◆ JOB ITEM
As the answer, give exactly the lines of the records below from the one with "এ ধরনের আরোও খবর" through the one with "samej konsoli. Mam", ends included and pictures left out.

Segment Start: EXTRACTED ENTRIES

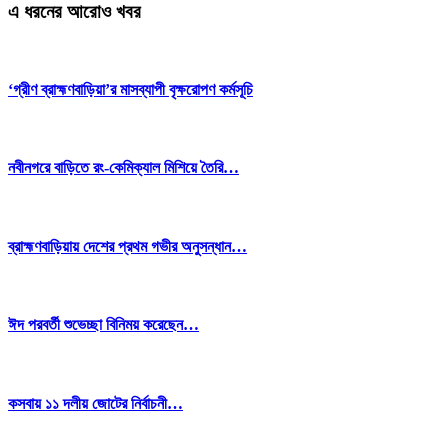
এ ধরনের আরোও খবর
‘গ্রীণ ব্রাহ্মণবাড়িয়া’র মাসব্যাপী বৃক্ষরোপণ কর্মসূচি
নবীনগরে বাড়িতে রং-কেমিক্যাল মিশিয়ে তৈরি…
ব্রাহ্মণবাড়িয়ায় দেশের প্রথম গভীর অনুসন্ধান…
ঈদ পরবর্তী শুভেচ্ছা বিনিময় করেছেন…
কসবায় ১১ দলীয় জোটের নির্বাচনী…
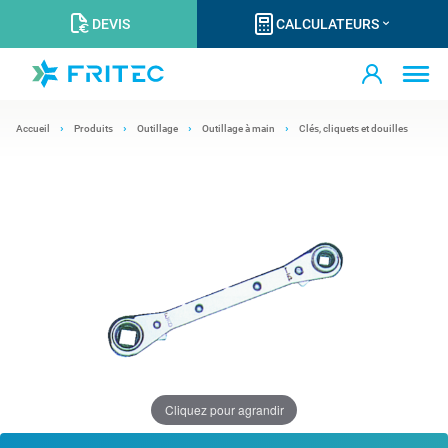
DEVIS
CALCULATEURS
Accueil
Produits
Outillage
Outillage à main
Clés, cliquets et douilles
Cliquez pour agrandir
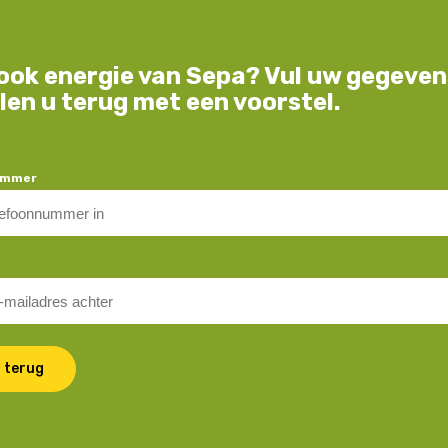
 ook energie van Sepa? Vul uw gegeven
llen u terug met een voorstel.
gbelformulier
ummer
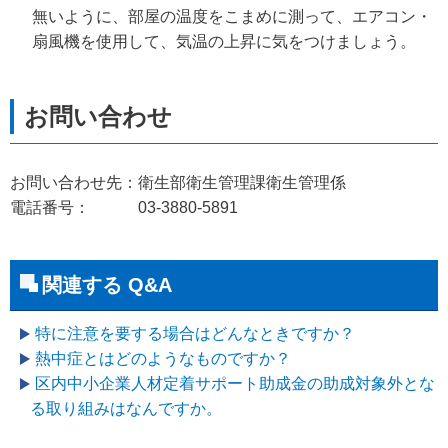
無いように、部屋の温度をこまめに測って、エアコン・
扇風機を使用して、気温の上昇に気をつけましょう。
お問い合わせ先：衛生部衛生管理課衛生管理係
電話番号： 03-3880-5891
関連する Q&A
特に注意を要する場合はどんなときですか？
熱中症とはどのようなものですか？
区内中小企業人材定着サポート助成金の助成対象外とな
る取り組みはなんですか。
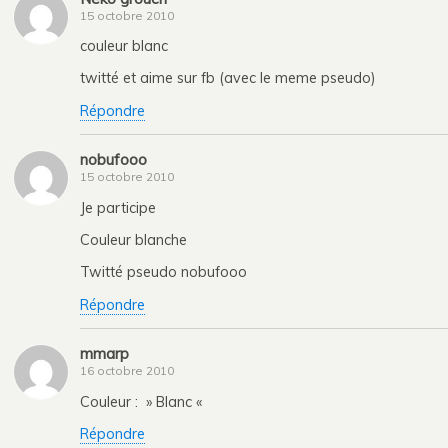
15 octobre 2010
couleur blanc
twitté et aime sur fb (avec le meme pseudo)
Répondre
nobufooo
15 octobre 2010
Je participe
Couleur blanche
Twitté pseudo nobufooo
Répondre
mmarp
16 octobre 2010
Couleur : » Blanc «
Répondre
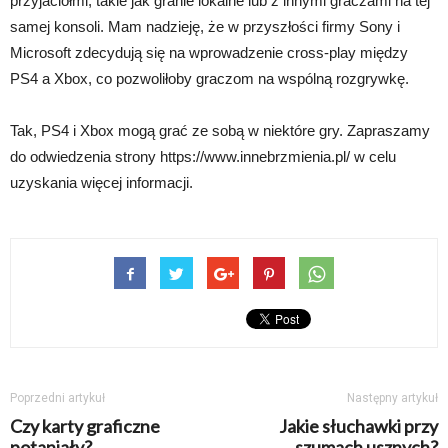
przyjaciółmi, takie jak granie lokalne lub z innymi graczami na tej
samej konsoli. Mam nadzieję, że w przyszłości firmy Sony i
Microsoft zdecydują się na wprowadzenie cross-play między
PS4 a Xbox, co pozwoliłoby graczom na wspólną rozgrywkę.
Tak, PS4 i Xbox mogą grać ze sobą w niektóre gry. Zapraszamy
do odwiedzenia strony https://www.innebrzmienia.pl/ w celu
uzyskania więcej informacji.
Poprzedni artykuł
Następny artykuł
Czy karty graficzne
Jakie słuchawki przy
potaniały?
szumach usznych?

Segment End: EXTRACTED ENTRIES
Segment Start: EXTRACTED ENTRIES

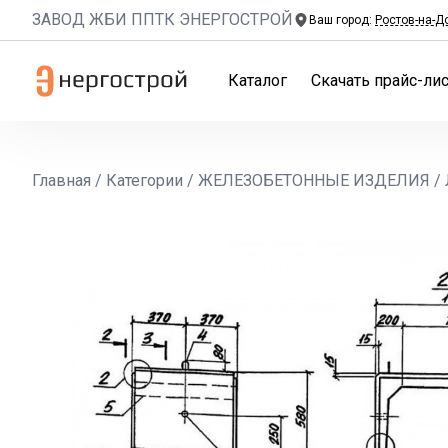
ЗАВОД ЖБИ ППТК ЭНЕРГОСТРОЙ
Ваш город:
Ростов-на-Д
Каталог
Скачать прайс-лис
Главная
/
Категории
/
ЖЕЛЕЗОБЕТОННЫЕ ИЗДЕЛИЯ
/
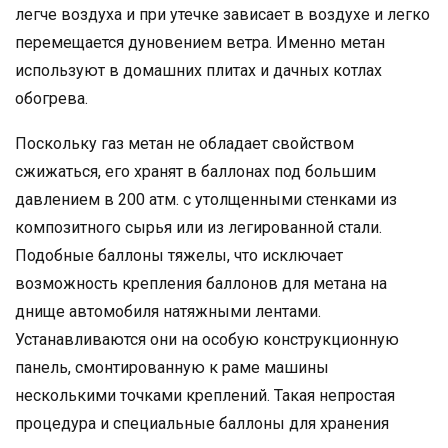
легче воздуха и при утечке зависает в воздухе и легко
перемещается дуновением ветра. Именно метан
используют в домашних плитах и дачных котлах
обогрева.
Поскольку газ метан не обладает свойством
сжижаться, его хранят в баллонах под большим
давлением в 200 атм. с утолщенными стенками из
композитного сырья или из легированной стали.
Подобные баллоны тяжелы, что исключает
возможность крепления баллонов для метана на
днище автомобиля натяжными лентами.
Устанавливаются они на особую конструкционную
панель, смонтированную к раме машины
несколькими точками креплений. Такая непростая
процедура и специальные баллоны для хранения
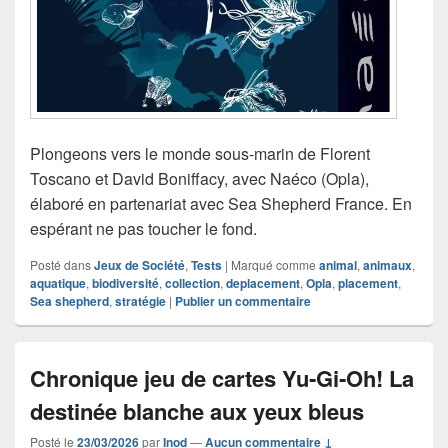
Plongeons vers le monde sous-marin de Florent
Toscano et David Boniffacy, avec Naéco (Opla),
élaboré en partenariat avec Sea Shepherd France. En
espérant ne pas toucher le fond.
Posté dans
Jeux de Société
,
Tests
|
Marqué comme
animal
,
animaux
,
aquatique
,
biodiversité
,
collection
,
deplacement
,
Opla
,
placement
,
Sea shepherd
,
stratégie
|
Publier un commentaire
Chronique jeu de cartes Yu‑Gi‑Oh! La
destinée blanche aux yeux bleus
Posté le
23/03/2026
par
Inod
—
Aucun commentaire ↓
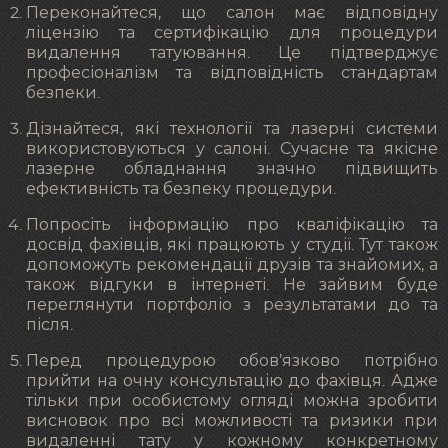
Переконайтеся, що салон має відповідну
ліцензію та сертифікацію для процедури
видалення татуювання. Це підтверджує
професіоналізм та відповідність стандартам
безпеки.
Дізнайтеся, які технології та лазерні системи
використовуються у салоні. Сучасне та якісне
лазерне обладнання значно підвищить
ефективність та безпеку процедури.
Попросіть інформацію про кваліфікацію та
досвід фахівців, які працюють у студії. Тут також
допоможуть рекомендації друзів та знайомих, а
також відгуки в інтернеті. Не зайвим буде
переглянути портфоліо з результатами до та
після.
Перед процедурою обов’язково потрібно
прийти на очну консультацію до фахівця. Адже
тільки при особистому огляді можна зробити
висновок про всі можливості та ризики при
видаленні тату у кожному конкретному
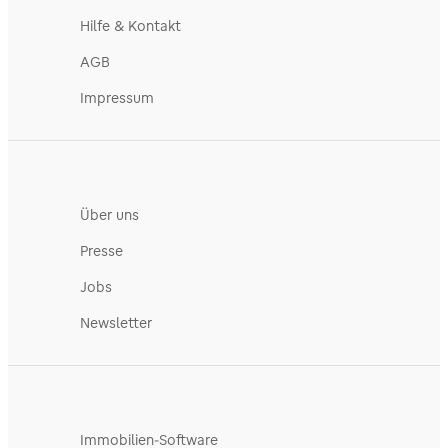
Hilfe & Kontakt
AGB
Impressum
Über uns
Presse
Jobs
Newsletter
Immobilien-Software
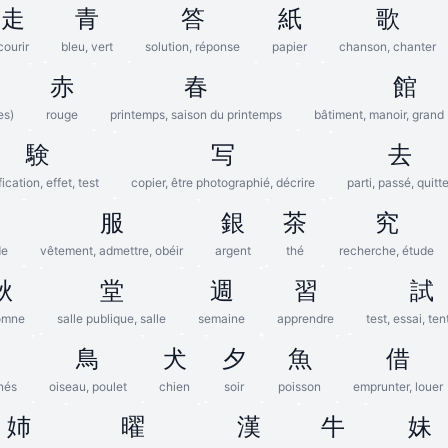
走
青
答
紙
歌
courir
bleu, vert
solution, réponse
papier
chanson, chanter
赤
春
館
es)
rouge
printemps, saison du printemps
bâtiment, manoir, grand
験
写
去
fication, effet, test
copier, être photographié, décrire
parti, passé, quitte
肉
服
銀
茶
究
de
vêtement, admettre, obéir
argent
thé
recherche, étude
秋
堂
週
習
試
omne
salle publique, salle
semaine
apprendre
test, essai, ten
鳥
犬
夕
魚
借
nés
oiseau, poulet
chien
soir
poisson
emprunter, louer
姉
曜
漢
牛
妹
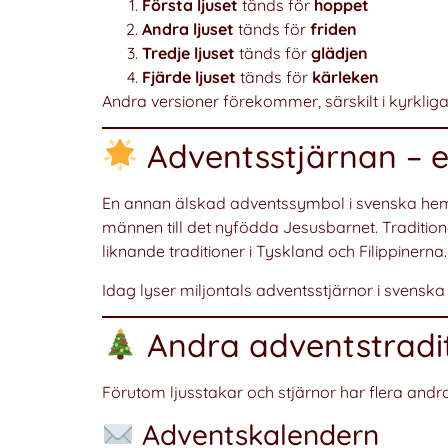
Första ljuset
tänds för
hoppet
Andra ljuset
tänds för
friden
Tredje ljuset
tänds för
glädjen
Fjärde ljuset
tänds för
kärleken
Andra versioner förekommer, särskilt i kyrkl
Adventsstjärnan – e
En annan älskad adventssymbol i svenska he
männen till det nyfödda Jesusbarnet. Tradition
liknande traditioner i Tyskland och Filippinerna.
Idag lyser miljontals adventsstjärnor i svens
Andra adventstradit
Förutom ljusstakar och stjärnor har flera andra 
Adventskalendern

Segment End: EXTRACTED ENTRIES

◆ SOLUTION TO THIS PROBLEM
এ ধরনের আরোও খবর
‘গ্রীণ ব্রাহ্মণবাড়িয়া’র মাসব্যাপী বৃক্ষরোপণ কর্মসূচি
নবীনগরে বাড়িতে রং-কেমিক্যাল মিশিয়ে তৈরি…
ব্রাহ্মণবাড়িয়ায় দেশের প্রথম গভীর অনুসন্ধান…
ঈদ পরবর্তী শুভেচ্ছা বিনিময় করেছেন…
কসবায় ১১ দলীয় জোটের নির্বাচনী…
DEVIS
CALCULATEURS
Accueil
Produits
Outillage
Outillage à main
Clés, cliquets et douilles
Cliquez pour agrandir
 ook energie van Sepa? Vul uw gegeven
llen u terug met een voorstel.
gbelformulier
ummer
無いように、部屋の温度をこまめに測って、エアコン・
扇風機を使用して、気温の上昇に気をつけましょう。
お問い合わせ先：衛生部衛生管理課衛生管理係
電話番号： 03-3880-5891
関連する Q&A
特に注意を要する場合はどんなときですか？
熱中症とはどのようなものですか？
区内中小企業人材定着サポート助成金の助成対象外とな
る取り組みはなんですか。
15 octobre 2010
couleur blanc
twitté et aime sur fb (avec le meme pseudo)
Répondre
nobufooo
15 octobre 2010
Je participe
Couleur blanche
Twitté pseudo nobufooo
Répondre
mmarp
16 octobre 2010
Couleur : » Blanc «
Répondre
przyjaciółmi, takie jak granie lokalne lub z innymi graczami na tej
samej konsoli. Mam nadzieję, że w przyszłości firmy Sony i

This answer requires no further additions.